→ **TASK INSTRUCTIONS**:
Write out every one of the lines below word for word, without the pictures.
··· RECORDED DATA ···
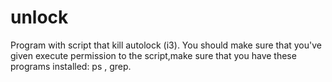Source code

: # unlock
Program with script that kill autolock (i3).
You should make sure that you've given execute permission to the script,make sure that you have these programs installed: ps , grep.
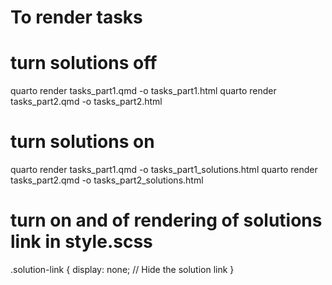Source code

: # To render tasks

# turn solutions off



quarto render tasks_part1.qmd -o tasks_part1.html
quarto render tasks_part2.qmd -o tasks_part2.html

# turn solutions on
quarto render tasks_part1.qmd -o tasks_part1_solutions.html
quarto render tasks_part2.qmd -o tasks_part2_solutions.html

# turn on and of rendering of solutions link in style.scss

.solution-link {
  display: none;  // Hide the solution link
}
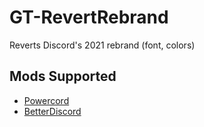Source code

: # GT-RevertRebrand

Reverts Discord's 2021 rebrand (font, colors)

## Mods Supported

- [Powercord](https://powercord.dev)
- [BetterDiscord](https://betterdiscord.app)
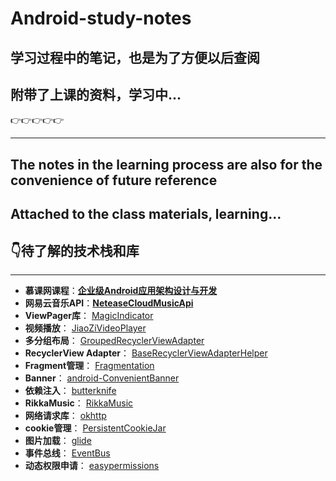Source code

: # Android-study-notes
## 学习过程中的笔记，也是为了方便以后查阅
## 附带了上课的资料，学习中...
👉👉👉👉👉
-- --
## The notes in the learning process are also for the convenience of future reference
## Attached to the class materials, learning...

## 👇待了解的技术栈和库
-- --
- **慕课网课程**：[**企业级Android应用架构设计与开发**](https://coding.imooc.com/class/364.html)
- **网易云音乐API**：[**NeteaseCloudMusicApi**](https://github.com/Binaryify/NeteaseCloudMusicApi)
- **ViewPager库**： [MagicIndicator](https://github.com/hackware1993/MagicIndicator)
- **视频播放**： [JiaoZiVideoPlayer](https://github.com/Jzvd/JiaoZiVideoPlayer)
- **多分组布局**： [GroupedRecyclerViewAdapter](https://github.com/donkingliang/GroupedRecyclerViewAdapter)
- **RecyclerView Adapter**： [BaseRecyclerViewAdapterHelper](https://github.com/CymChad/BaseRecyclerViewAdapterHelper)
- **Fragment管理**： [Fragmentation](https://github.com/YoKeyword/Fragmentation)
- **Banner**： [android-ConvenientBanner](https://github.com/saiwu-bigkoo/Android-ConvenientBannern)
- **依赖注入**： [butterknife](https://github.com/JakeWharton/butterknife)
- **RikkaMusic**： [RikkaMusic](https://github.com/Rikkatheworld/RikkaMusic)
- **网络请求库**： [okhttp](https://github.com/square/okhttp)
- **cookie管理**： [PersistentCookieJar](https://github.com/franmontiel/PersistentCookieJar)
- **图片加载**： [glide](https://github.com/bumptech/glide)
- **事件总线**： [EventBus](https://github.com/greenrobot/EventBus)
- **动态权限申请**： [easypermissions](https://github.com/googlesamples/easypermissions)

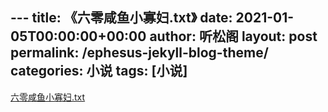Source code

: ﻿﻿---
title:  《六零咸鱼小寡妇.txt》
date:   2021-01-05T00:00:00+00:00
author: 听松阁
layout: post
permalink: /ephesus-jekyll-blog-theme/
categories: 小说
tags: [小说]
---

 [六零咸鱼小寡妇.txt]('http://img.660000.xyz/bookstukust/book/bntxt/10六零咸鱼小寡妇.txt)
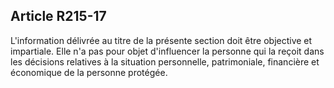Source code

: ## Article R215-17

L'information délivrée au titre de la présente section doit être objective et impartiale. Elle n'a pas pour objet
d'influencer la personne qui la reçoit dans les décisions relatives à la situation personnelle, patrimoniale,
financière et économique de la personne protégée.

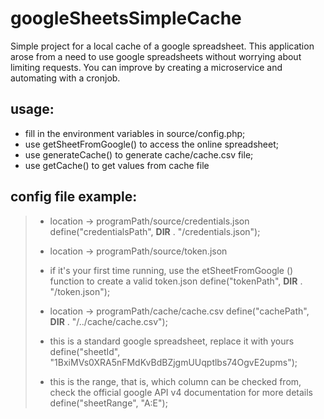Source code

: # googleSheetsSimpleCache
Simple project for a local cache of a google spreadsheet.
This application arose from a need to use google spreadsheets without worrying about limiting requests.
You can improve by creating a microservice and automating with a cronjob.

## usage:
 - fill in the environment variables in source/config.php;
 - use getSheetFromGoogle() to access the online spreadsheet;
 - use generateCache() to generate cache/cache.csv file;
 - use getCache() to get values from cache file

## config file example:
>  - location -> programPath/source/credentials.json
> define("credentialsPath", __DIR__ . "/credentials.json");
> 
> - location -> programPath/source/token.json
> - if it's your first time running, use the etSheetFromGoogle () function to create a valid token.json
> define("tokenPath", __DIR__ . "/token.json");
> 
> - location -> programPath/cache/cache.csv
> define("cachePath", __DIR__ . "/../cache/cache.csv");
> 
> - this is a standard google spreadsheet, replace it with yours
> define("sheetId", "1BxiMVs0XRA5nFMdKvBdBZjgmUUqptlbs74OgvE2upms");
>
> - this is the range, that is, which column can be checked from, check the official google API v4 documentation for more details
>define("sheetRange", "A:E");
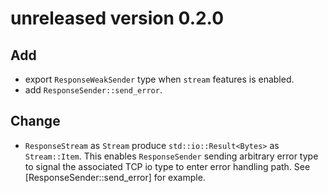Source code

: # unreleased version 0.2.0

## Add
- export `ResponseWeakSender` type when `stream` features is enabled.
- add `ResponseSender::send_error`.

## Change
- `ResponseStream` as `Stream` produce `std::io::Result<Bytes>` as `Stream::Item`. This enables `ResponseSender` sending arbitrary error type to signal the associated TCP io type to enter error handling path. See [ResponseSender::send_error] for example.
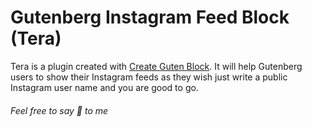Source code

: # Gutenberg Instagram Feed Block (Tera)

Tera is a plugin created with [Create Guten Block](https://github.com/ahmadawais/create-guten-block). It will help
 Gutenberg users to show their Instagram feeds as they wish just write a public Instagram user name and you are good
  to go.
  
###### Feel free to  say 👋 to me
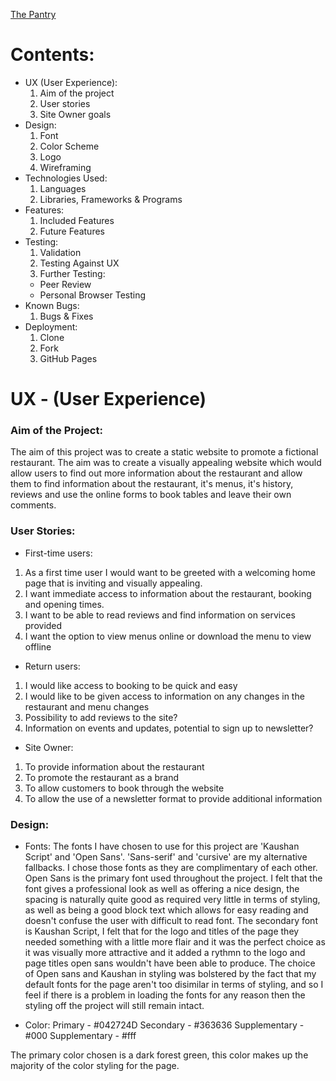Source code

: [The Pantry](https://mckenziemaude.github.io/the-pantry-project/)
 # Contents:
  * UX (User Experience):
    1. Aim of the project
    2. User stories
    3. Site Owner goals
  * Design:
    1. Font
    2. Color Scheme
    3. Logo
    4. Wireframing
  * Technologies Used:
    1. Languages
    2. Libraries, Frameworks & Programs
  * Features:
    1. Included Features
    2. Future Features
  * Testing:
    1. Validation
    2. Testing Against UX
    3. Further Testing:
      * Peer Review
      * Personal Browser Testing
  * Known Bugs:
    1. Bugs & Fixes
  * Deployment:
    1. Clone
    2. Fork
    3. GitHub Pages

# UX - (User Experience)
### Aim of the Project:
The aim of this project was to create a static website to promote a fictional restaurant. 
The aim was to create a visually appealing website which would allow users to find out more information about the restaurant and allow them to find information about the restaurant,
 it's menus, it's history, reviews and use the online forms to book tables and leave their own comments.
### User Stories:
* First-time users:
 1. As a first time user I would want to be greeted with a welcoming home page that is inviting and visually appealing.
 2. I want immediate access to information about the restaurant, booking and opening times.
 3.	I want to be able to read reviews and find information on services provided
 4.	I want the option to view menus online or download the menu to view offline
* Return users:
 1.	I would like access to booking to be quick and easy
 2.	I would like to be given access to information on any changes in the restaurant and menu changes
 3.	Possibility to add reviews to the site?
 4.	Information on events and updates, potential to sign up to newsletter?
* Site Owner:
 1. To provide information about the restaurant
 2. To promote the restaurant as a brand
 3. To allow customers to book through the website
 4. To allow the use of a newsletter format to provide additional information
### Design:
  * Fonts:
The fonts I have chosen to use for this project are 'Kaushan Script' and 'Open Sans'.
'Sans-serif' and 'cursive' are my alternative fallbacks.
I chose those fonts as they are complimentary of each other. Open Sans is the primary font used throughout the project. I felt that the font gives a professional look as well as offering a nice design, the spacing is naturally quite good as required very little in terms of styling, as well as being a good block text which allows for easy reading and doesn't confuse the user with difficult to read font.
The secondary font is Kaushan Script, I felt that for the logo and titles of the page they needed something with a little more flair and it was the perfect choice as it was visually more attractive and it added a rythmn to the logo and page titles open sans wouldn't have been able to produce.
The choice of Open sans and Kaushan in styling was bolstered by the fact that my default fonts for the page aren't too disimilar in terms of styling, and so I feel if there is a problem in loading the fonts for any reason then the styling off the project will still remain intact.

  * Color:
  Primary - #042724D
  Secondary - #363636
  Supplementary - #000
  Supplementary - #fff

  The primary color chosen is a dark forest green, this color makes up the majority of the color styling for the page.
···
→ **FINISHED TASK**:
Source code

: # unlock
Program with script that kill autolock (i3).
You should make sure that you've given execute permission to the script,make sure that you have these programs installed: ps , grep.
Source code

: # To render tasks

# turn solutions off



quarto render tasks_part1.qmd -o tasks_part1.html
quarto render tasks_part2.qmd -o tasks_part2.html

# turn solutions on
quarto render tasks_part1.qmd -o tasks_part1_solutions.html
quarto render tasks_part2.qmd -o tasks_part2_solutions.html

# turn on and of rendering of solutions link in style.scss

.solution-link {
  display: none;  // Hide the solution link
}
Source code

: # GT-RevertRebrand

Reverts Discord's 2021 rebrand (font, colors)

## Mods Supported

- [Powercord](https://powercord.dev)
- [BetterDiscord](https://betterdiscord.app)
Source code

: # Android-study-notes
## 学习过程中的笔记，也是为了方便以后查阅
## 附带了上课的资料，学习中...
👉👉👉👉👉
-- --
## The notes in the learning process are also for the convenience of future reference
## Attached to the class materials, learning...

## 👇待了解的技术栈和库
-- --
- **慕课网课程**：[**企业级Android应用架构设计与开发**](https://coding.imooc.com/class/364.html)
- **网易云音乐API**：[**NeteaseCloudMusicApi**](https://github.com/Binaryify/NeteaseCloudMusicApi)
- **ViewPager库**： [MagicIndicator](https://github.com/hackware1993/MagicIndicator)
- **视频播放**： [JiaoZiVideoPlayer](https://github.com/Jzvd/JiaoZiVideoPlayer)
- **多分组布局**： [GroupedRecyclerViewAdapter](https://github.com/donkingliang/GroupedRecyclerViewAdapter)
- **RecyclerView Adapter**： [BaseRecyclerViewAdapterHelper](https://github.com/CymChad/BaseRecyclerViewAdapterHelper)
- **Fragment管理**： [Fragmentation](https://github.com/YoKeyword/Fragmentation)
- **Banner**： [android-ConvenientBanner](https://github.com/saiwu-bigkoo/Android-ConvenientBannern)
- **依赖注入**： [butterknife](https://github.com/JakeWharton/butterknife)
- **RikkaMusic**： [RikkaMusic](https://github.com/Rikkatheworld/RikkaMusic)
- **网络请求库**： [okhttp](https://github.com/square/okhttp)
- **cookie管理**： [PersistentCookieJar](https://github.com/franmontiel/PersistentCookieJar)
- **图片加载**： [glide](https://github.com/bumptech/glide)
- **事件总线**： [EventBus](https://github.com/greenrobot/EventBus)
- **动态权限申请**： [easypermissions](https://github.com/googlesamples/easypermissions)

Source code

: ﻿﻿---
title:  《六零咸鱼小寡妇.txt》
date:   2021-01-05T00:00:00+00:00
author: 听松阁
layout: post
permalink: /ephesus-jekyll-blog-theme/
categories: 小说
tags: [小说]
---

 [六零咸鱼小寡妇.txt]('http://img.660000.xyz/bookstukust/book/bntxt/10六零咸鱼小寡妇.txt)
Source code

: ## Article R215-17

L'information délivrée au titre de la présente section doit être objective et impartiale. Elle n'a pas pour objet
d'influencer la personne qui la reçoit dans les décisions relatives à la situation personnelle, patrimoniale,
financière et économique de la personne protégée.

Source code

: # googleSheetsSimpleCache
Simple project for a local cache of a google spreadsheet.
This application arose from a need to use google spreadsheets without worrying about limiting requests.
You can improve by creating a microservice and automating with a cronjob.

## usage:
 - fill in the environment variables in source/config.php;
 - use getSheetFromGoogle() to access the online spreadsheet;
 - use generateCache() to generate cache/cache.csv file;
 - use getCache() to get values from cache file

## config file example:
>  - location -> programPath/source/credentials.json
> define("credentialsPath", __DIR__ . "/credentials.json");
> 
> - location -> programPath/source/token.json
> - if it's your first time running, use the etSheetFromGoogle () function to create a valid token.json
> define("tokenPath", __DIR__ . "/token.json");
> 
> - location -> programPath/cache/cache.csv
> define("cachePath", __DIR__ . "/../cache/cache.csv");
> 
> - this is a standard google spreadsheet, replace it with yours
> define("sheetId", "1BxiMVs0XRA5nFMdKvBdBZjgmUUqptlbs74OgvE2upms");
>
> - this is the range, that is, which column can be checked from, check the official google API v4 documentation for more details
>define("sheetRange", "A:E");
Source code

: # unreleased version 0.2.0

## Add
- export `ResponseWeakSender` type when `stream` features is enabled.
- add `ResponseSender::send_error`.

## Change
- `ResponseStream` as `Stream` produce `std::io::Result<Bytes>` as `Stream::Item`. This enables `ResponseSender` sending arbitrary error type to signal the associated TCP io type to enter error handling path. See [ResponseSender::send_error] for example.
Source code

: # Gutenberg Instagram Feed Block (Tera)

Tera is a plugin created with [Create Guten Block](https://github.com/ahmadawais/create-guten-block). It will help
 Gutenberg users to show their Instagram feeds as they wish just write a public Instagram user name and you are good
  to go.
  
###### Feel free to  say 👋 to me
Source code

: [The Pantry](https://mckenziemaude.github.io/the-pantry-project/)
 # Contents:
  * UX (User Experience):
    1. Aim of the project
    2. User stories
    3. Site Owner goals
  * Design:
    1. Font
    2. Color Scheme
    3. Logo
    4. Wireframing
  * Technologies Used:
    1. Languages
    2. Libraries, Frameworks & Programs
  * Features:
    1. Included Features
    2. Future Features
  * Testing:
    1. Validation
    2. Testing Against UX
    3. Further Testing:
      * Peer Review
      * Personal Browser Testing
  * Known Bugs:
    1. Bugs & Fixes
  * Deployment:
    1. Clone
    2. Fork
    3. GitHub Pages

# UX - (User Experience)
### Aim of the Project:
The aim of this project was to create a static website to promote a fictional restaurant. 
The aim was to create a visually appealing website which would allow users to find out more information about the restaurant and allow them to find information about the restaurant,
 it's menus, it's history, reviews and use the online forms to book tables and leave their own comments.
### User Stories:
* First-time users:
 1. As a first time user I would want to be greeted with a welcoming home page that is inviting and visually appealing.
 2. I want immediate access to information about the restaurant, booking and opening times.
 3.	I want to be able to read reviews and find information on services provided
 4.	I want the option to view menus online or download the menu to view offline
* Return users:
 1.	I would like access to booking to be quick and easy
 2.	I would like to be given access to information on any changes in the restaurant and menu changes
 3.	Possibility to add reviews to the site?
 4.	Information on events and updates, potential to sign up to newsletter?
* Site Owner:
 1. To provide information about the restaurant
 2. To promote the restaurant as a brand
 3. To allow customers to book through the website
 4. To allow the use of a newsletter format to provide additional information
### Design:
  * Fonts:
The fonts I have chosen to use for this project are 'Kaushan Script' and 'Open Sans'.
'Sans-serif' and 'cursive' are my alternative fallbacks.
I chose those fonts as they are complimentary of each other. Open Sans is the primary font used throughout the project. I felt that the font gives a professional look as well as offering a nice design, the spacing is naturally quite good as required very little in terms of styling, as well as being a good block text which allows for easy reading and doesn't confuse the user with difficult to read font.
The secondary font is Kaushan Script, I felt that for the logo and titles of the page they needed something with a little more flair and it was the perfect choice as it was visually more attractive and it added a rythmn to the logo and page titles open sans wouldn't have been able to produce.
The choice of Open sans and Kaushan in styling was bolstered by the fact that my default fonts for the page aren't too disimilar in terms of styling, and so I feel if there is a problem in loading the fonts for any reason then the styling off the project will still remain intact.

  * Color:
  Primary - #042724D
  Secondary - #363636
  Supplementary - #000
  Supplementary - #fff

  The primary color chosen is a dark forest green, this color makes up the majority of the color styling for the page.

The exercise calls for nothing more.